The Closed Circle
- First edition
- Author: Jonathan Coe
- Language: English
- Publisher: Viking Press
- Publication date: 2 September 2004
- Publication place: United Kingdom
- Media type: Print (hardcover, paperback)
- Pages: 432
- ISBN: 0-670-89254-8
- Preceded by: The Rotters' Club
- Followed by: The Rain Before It Falls

= The Closed Circle (novel) =

2004 novel by Jonathan Coe

The Closed Circle is a 2004 novel by British author Jonathan Coe, and is the sequel to his 2001 novel The Rotters' Club. We re-encounter the main characters from The Rotters' Club - Benjamin Trotter, Doug Anderton and Philip Chase, and also become better-acquainted with some of the more minor characters, most notably Paul Trotter, Benjamin's younger brother, and Claire Newman, an old school friend of the boys.

== Characters ==

- Paul Trotter: Paul is a Labour MP, so keen to ingratiate himself with Prime Minister Tony Blair that he named his first child Antonia. However, he battles with his politics internally, and is unsure whether to vote for or against the Iraq War. Although keen to climb the political ladder, he is a deeply flawed, weak man, and attempts to seduce Malvina, his 'media advisor'.
- Benjamin Trotter: Benjamin has not come a long way from the introverted boy we met in The Rotters' Club. He and his wife Emily are unhappily unable to conceive and as their marriage deteriorates, the only thing they have in common is their Christian faith, although during the course of the novel his faith is shaken. Not only is Benjamin still working on his great book, a fusion of music and the written word, he is also yet to forget about Cicely Boyd, his first love.
- Doug Anderton: Now living in Chelsea, London, Doug writes for a broadsheet newspaper and lives with his wife and young children. He is passionate about politics, persuading his editor to allow him to write a piece about the Longbridge plant in the midst of the factory's closure. Doug involves himself in the developing relationship between Paul and Malvina, but is powerless to stop the events that take place.
- Philip Chase: Like Doug, Philip is now a journalist, although not for a national newspaper, but the Birmingham Post. Although he eventually married Claire Newman, they later divorced, and he is now remarried to a woman named Carol. He and Claire had one son together, Patrick, who has lived with Philip since Claire went to live in Italy.

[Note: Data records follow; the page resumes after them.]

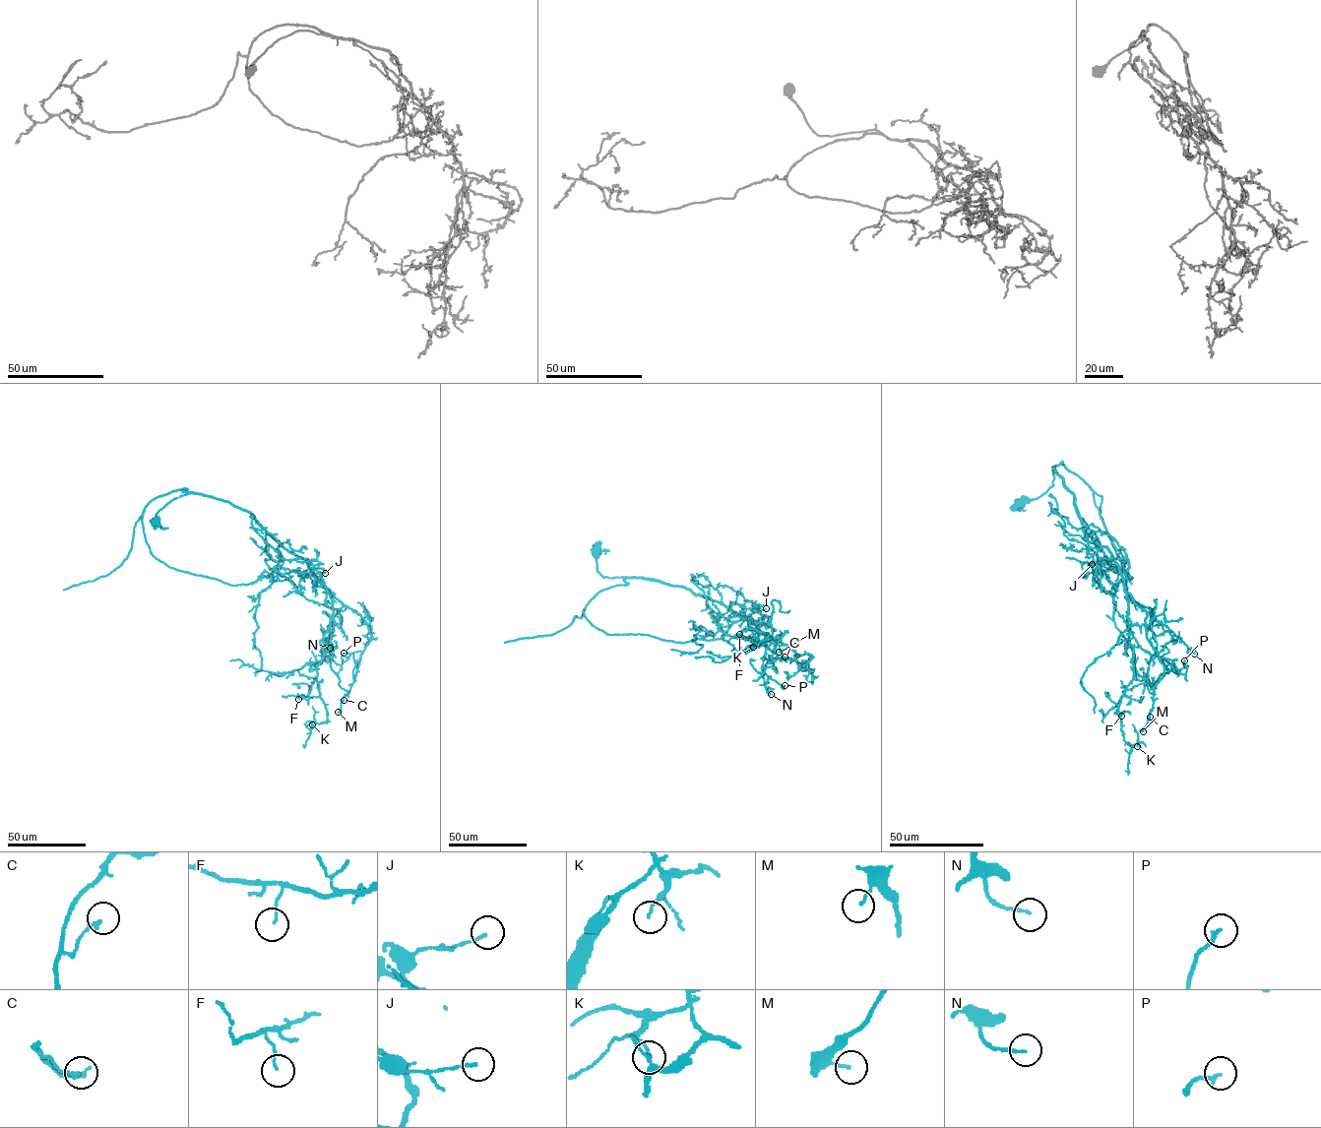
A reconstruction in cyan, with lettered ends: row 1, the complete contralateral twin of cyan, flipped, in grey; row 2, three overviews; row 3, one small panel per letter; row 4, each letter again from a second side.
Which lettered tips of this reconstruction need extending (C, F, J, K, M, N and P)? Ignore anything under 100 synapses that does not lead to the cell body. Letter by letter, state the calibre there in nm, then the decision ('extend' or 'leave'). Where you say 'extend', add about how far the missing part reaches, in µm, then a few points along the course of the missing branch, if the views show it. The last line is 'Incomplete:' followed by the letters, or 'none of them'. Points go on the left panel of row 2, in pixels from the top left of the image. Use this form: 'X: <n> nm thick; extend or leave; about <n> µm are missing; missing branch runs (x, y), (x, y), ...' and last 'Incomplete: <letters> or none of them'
C: 140 nm thick; leave
F: 90 nm thick; leave
J: 120 nm thick; leave
K: 100 nm thick; leave
M: 110 nm thick; leave
N: 120 nm thick; leave
P: 170 nm thick; leave
Incomplete: none of them

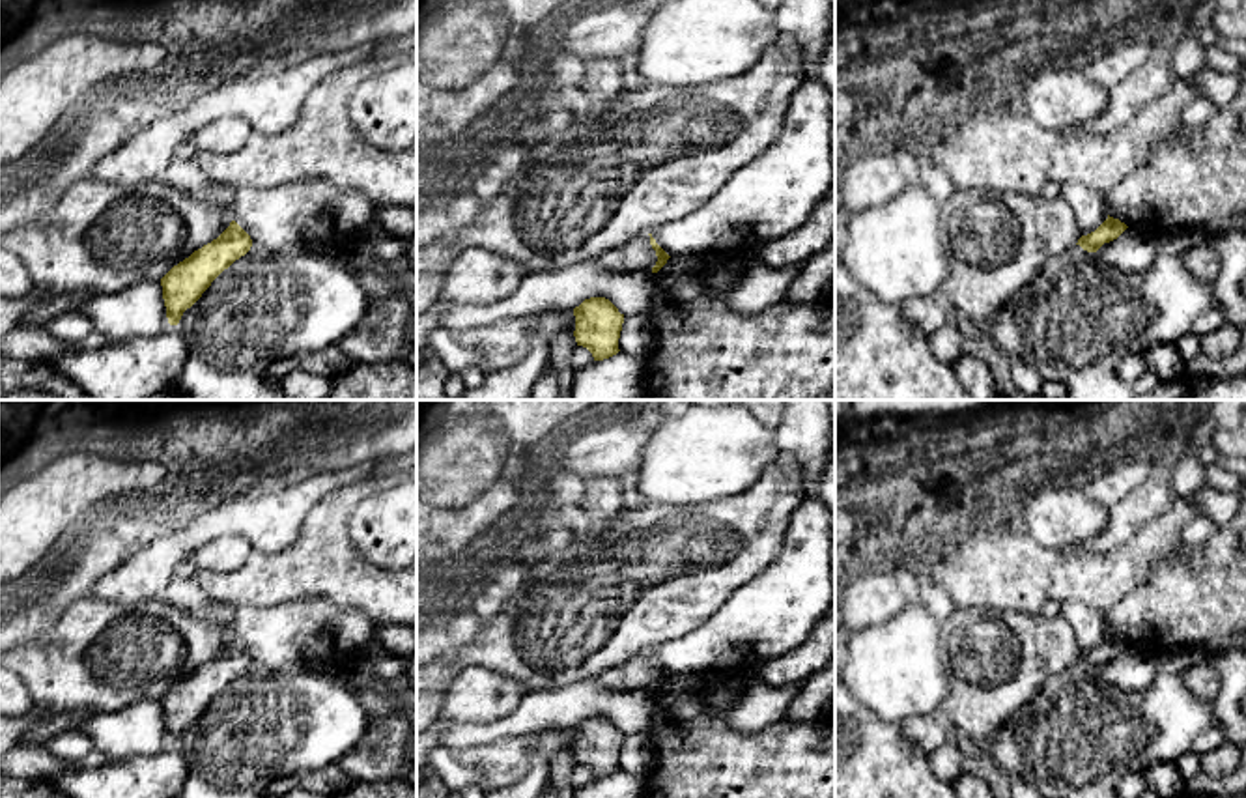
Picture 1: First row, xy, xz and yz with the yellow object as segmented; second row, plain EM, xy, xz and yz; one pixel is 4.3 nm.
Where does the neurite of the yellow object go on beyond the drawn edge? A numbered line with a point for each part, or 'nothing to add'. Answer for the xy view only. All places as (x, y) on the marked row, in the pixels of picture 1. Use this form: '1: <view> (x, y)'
nothing to add

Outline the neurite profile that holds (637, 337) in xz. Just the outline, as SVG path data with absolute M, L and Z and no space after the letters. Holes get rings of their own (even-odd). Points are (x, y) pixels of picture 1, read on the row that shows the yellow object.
M650 310L624 316L618 349L626 355L644 359L656 346L656 327L650 318Z

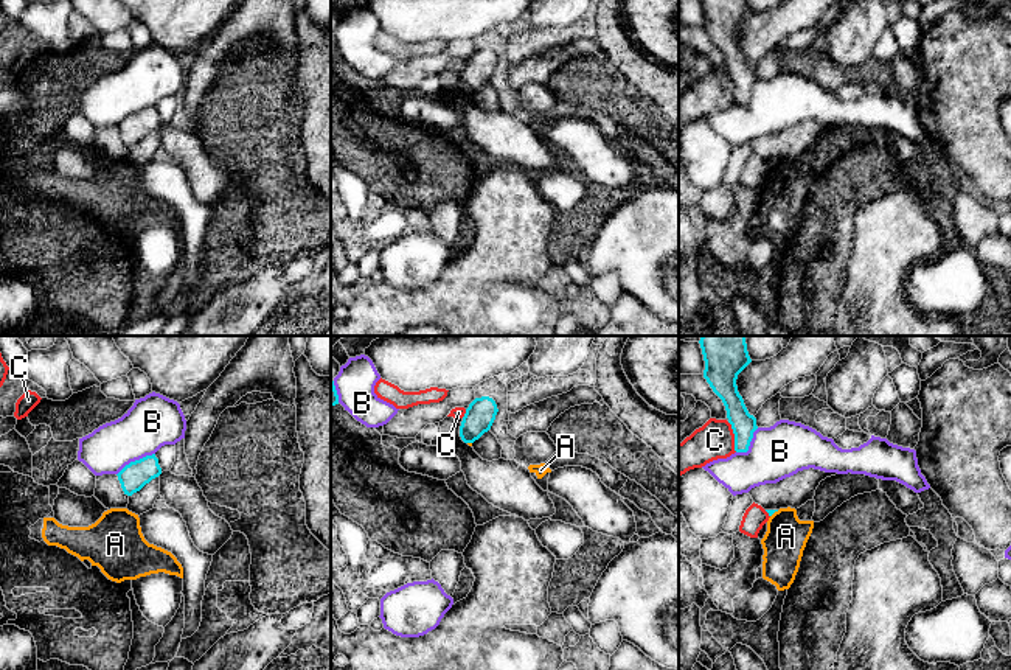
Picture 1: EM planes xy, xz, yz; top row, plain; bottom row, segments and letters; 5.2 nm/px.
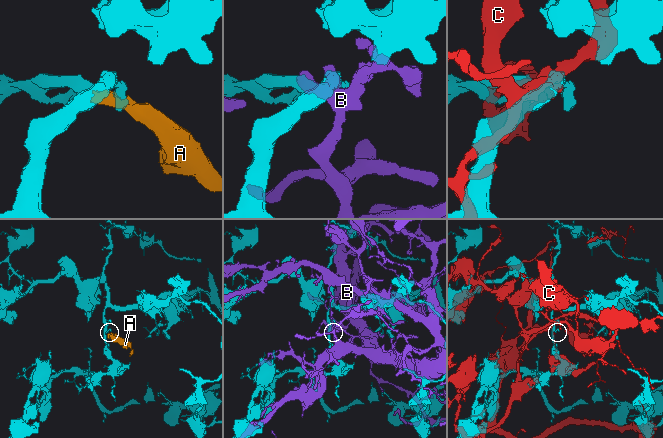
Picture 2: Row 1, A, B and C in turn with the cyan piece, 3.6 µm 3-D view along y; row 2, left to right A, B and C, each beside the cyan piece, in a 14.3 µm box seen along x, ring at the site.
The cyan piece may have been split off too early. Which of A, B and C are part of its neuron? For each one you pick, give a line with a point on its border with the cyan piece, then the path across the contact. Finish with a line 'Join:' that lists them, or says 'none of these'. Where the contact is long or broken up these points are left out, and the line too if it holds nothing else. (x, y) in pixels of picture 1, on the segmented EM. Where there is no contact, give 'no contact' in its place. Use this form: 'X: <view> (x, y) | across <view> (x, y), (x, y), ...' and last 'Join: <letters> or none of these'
Join: none of these

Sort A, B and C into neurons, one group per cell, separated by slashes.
A / B / C

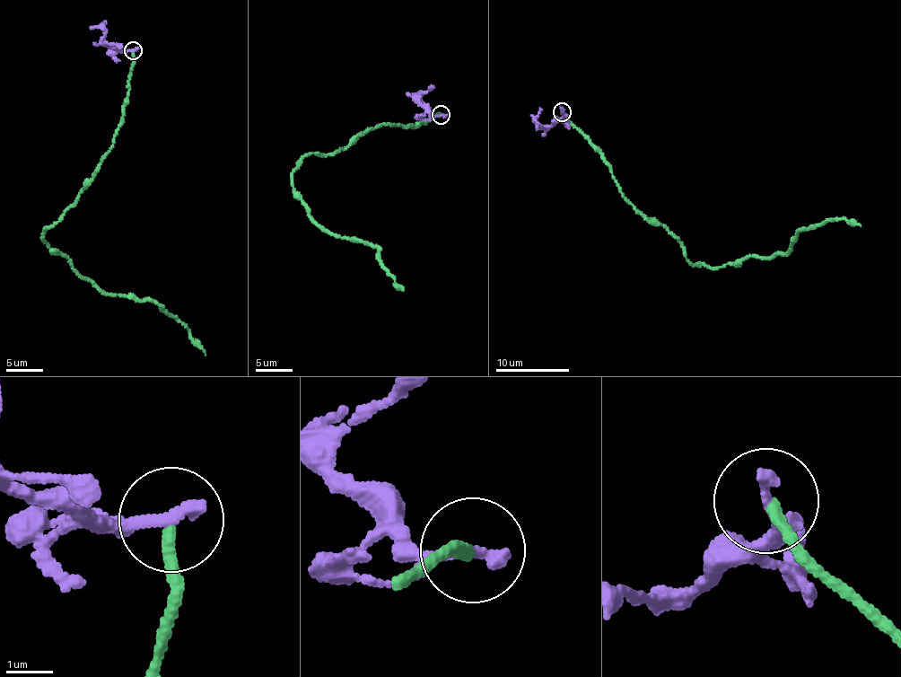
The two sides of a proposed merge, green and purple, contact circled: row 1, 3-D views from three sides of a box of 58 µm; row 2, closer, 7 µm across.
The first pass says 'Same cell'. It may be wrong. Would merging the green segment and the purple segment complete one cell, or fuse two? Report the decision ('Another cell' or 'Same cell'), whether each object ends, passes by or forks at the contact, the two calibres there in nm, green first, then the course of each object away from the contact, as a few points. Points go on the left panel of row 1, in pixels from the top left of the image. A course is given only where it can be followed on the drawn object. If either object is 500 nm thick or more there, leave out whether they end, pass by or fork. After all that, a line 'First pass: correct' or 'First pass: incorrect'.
Another cell. At the ring green ends. At the ring purple ends. Thickness 240 nm (green) against 320 nm. Course of green: (134, 50), (128, 101), (109, 148), (72, 206), (43, 237), (103, 291), (160, 305), (205, 356). Course of purple: (134, 50), (109, 45), (99, 27), (90, 27)
First pass: incorrect

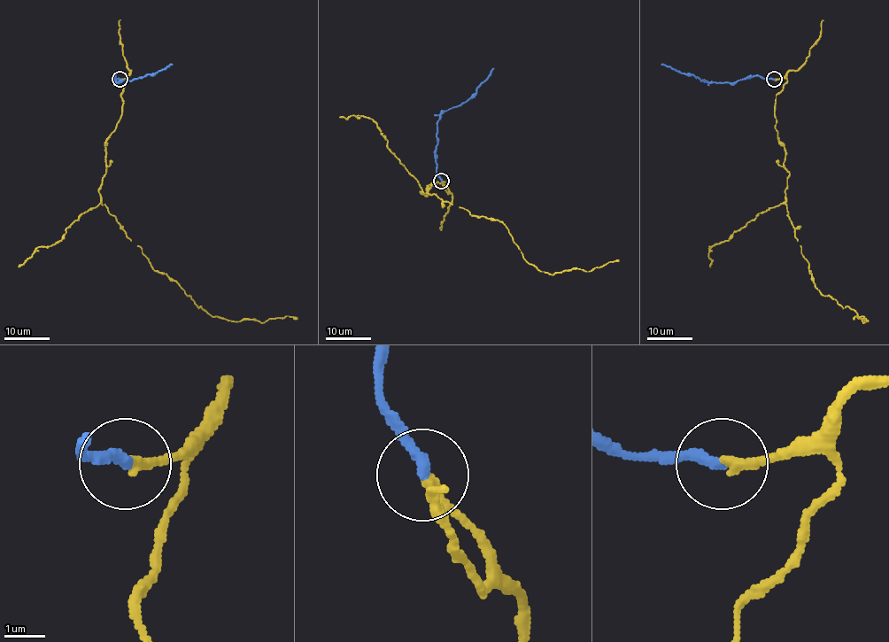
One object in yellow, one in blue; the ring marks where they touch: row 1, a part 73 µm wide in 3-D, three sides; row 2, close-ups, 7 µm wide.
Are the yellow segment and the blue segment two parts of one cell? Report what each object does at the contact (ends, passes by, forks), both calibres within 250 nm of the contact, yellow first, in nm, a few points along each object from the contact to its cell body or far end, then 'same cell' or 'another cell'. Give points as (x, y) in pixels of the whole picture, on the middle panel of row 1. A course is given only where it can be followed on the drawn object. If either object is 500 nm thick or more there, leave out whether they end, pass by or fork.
yellow ends | blue ends | 260/280 nm | yellow via (441, 181), (448, 194), (444, 181), (420, 192), (497, 219), (540, 270), (618, 259) | blue via (441, 181), (436, 173), (436, 121), (444, 112), (467, 101), (493, 68) | same cell

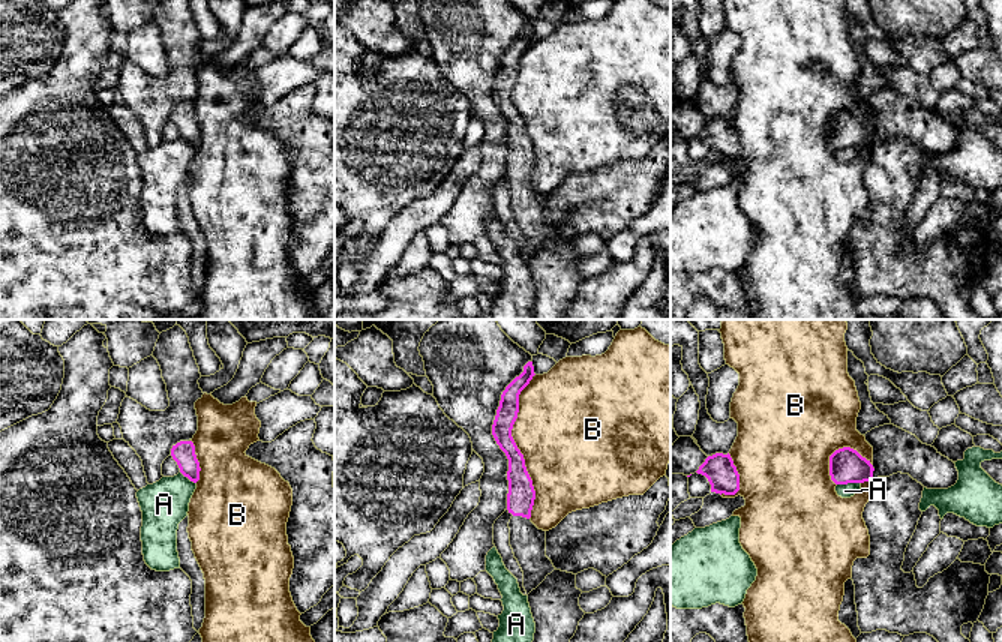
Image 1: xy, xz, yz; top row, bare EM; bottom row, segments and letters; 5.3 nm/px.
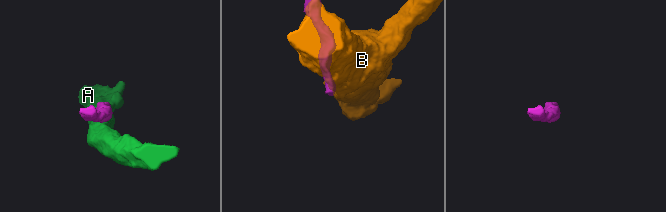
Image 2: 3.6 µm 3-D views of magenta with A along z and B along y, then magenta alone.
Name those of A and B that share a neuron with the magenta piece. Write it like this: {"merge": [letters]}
{"merge": []}

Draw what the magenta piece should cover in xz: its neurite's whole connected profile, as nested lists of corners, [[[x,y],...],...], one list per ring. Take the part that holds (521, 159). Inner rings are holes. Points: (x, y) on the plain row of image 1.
[[[528,26],[524,30],[524,36],[502,56],[492,88],[492,99],[508,123],[507,174],[513,178],[508,186],[510,210],[524,236],[526,260],[555,234],[552,225],[546,220],[546,195],[538,194],[530,183],[536,154],[526,135],[524,118],[512,100],[519,76],[519,58],[534,39],[532,26]]]

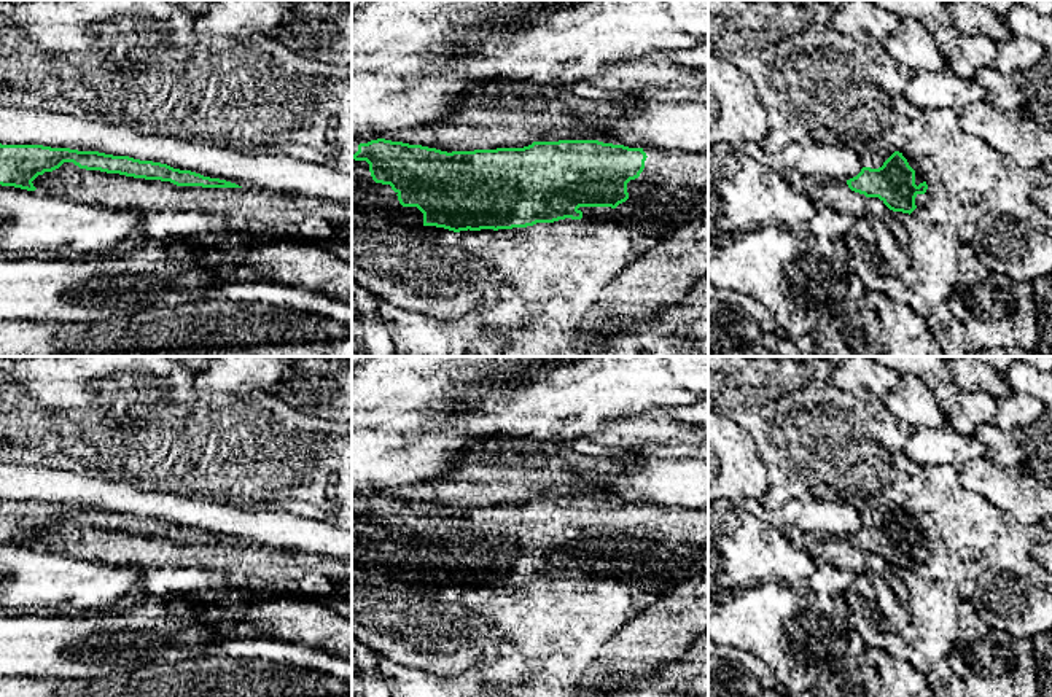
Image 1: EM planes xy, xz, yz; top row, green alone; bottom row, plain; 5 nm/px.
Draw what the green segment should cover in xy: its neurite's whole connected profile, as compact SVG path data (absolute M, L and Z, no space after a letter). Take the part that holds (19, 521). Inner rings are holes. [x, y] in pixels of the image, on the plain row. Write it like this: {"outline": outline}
{"outline": "M0 500L0 541L35 547L33 536L45 528L73 519L80 525L119 530L134 535L170 538L177 543L242 544L236 539L204 533L167 520L140 517L129 512L113 512L99 508L78 508L43 501Z"}

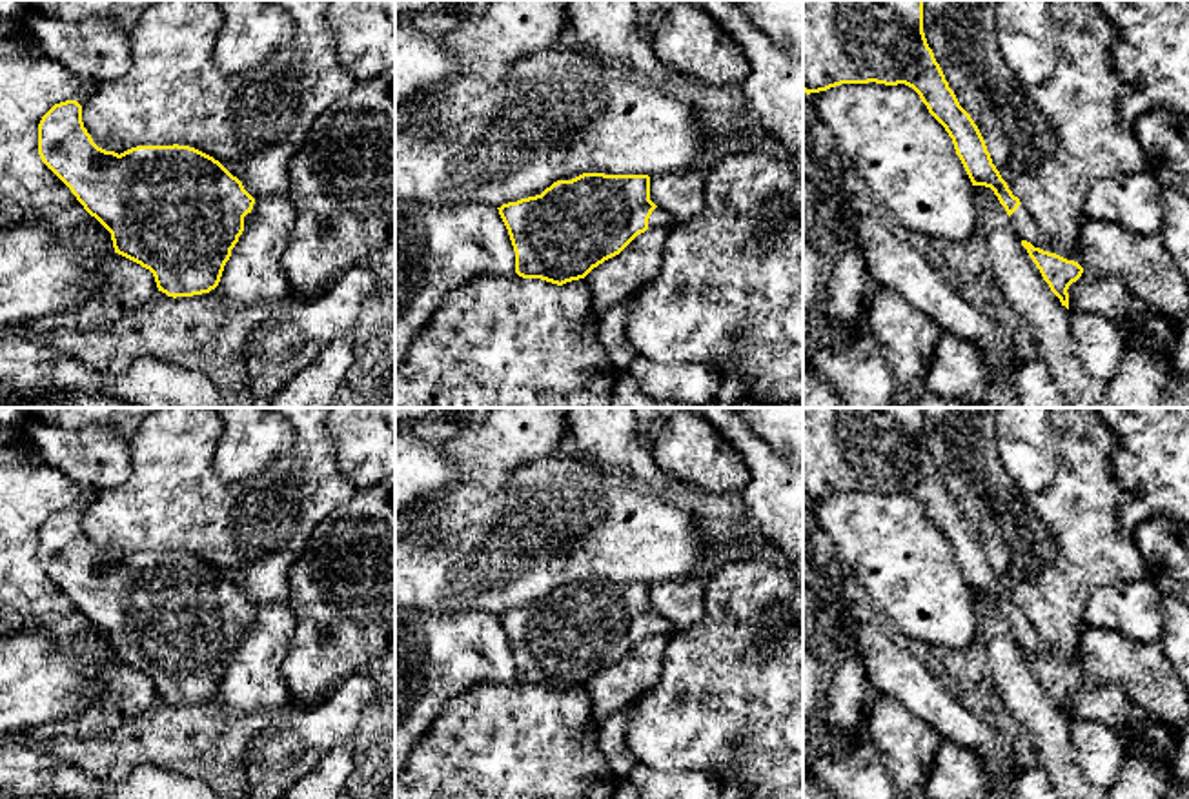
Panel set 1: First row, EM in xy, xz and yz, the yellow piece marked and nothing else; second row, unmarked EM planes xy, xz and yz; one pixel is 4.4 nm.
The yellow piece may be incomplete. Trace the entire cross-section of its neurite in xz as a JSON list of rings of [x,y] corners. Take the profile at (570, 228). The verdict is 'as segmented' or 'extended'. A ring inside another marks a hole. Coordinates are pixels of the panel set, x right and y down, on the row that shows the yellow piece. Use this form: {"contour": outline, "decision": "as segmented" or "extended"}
{"contour": [[[583,173],[572,180],[554,182],[541,195],[497,209],[515,251],[515,273],[557,286],[584,278],[648,228],[676,224],[670,213],[650,200],[648,175]]], "decision": "extended"}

Philip is compelled to investigate racism in Britain after an old school friend, Steve Richards, contacts him to say he is being sent abuse through the post.
- Claire Newman: Claire returns from Italy at the beginning of the novel following a failed love affair, and tries to re-establish a relationship with her son, Patrick. Despite initial resistance, Claire agrees to reawaken the past and try to solve the mystery of her sister Miriam's disappearance after some persuasion by Patrick.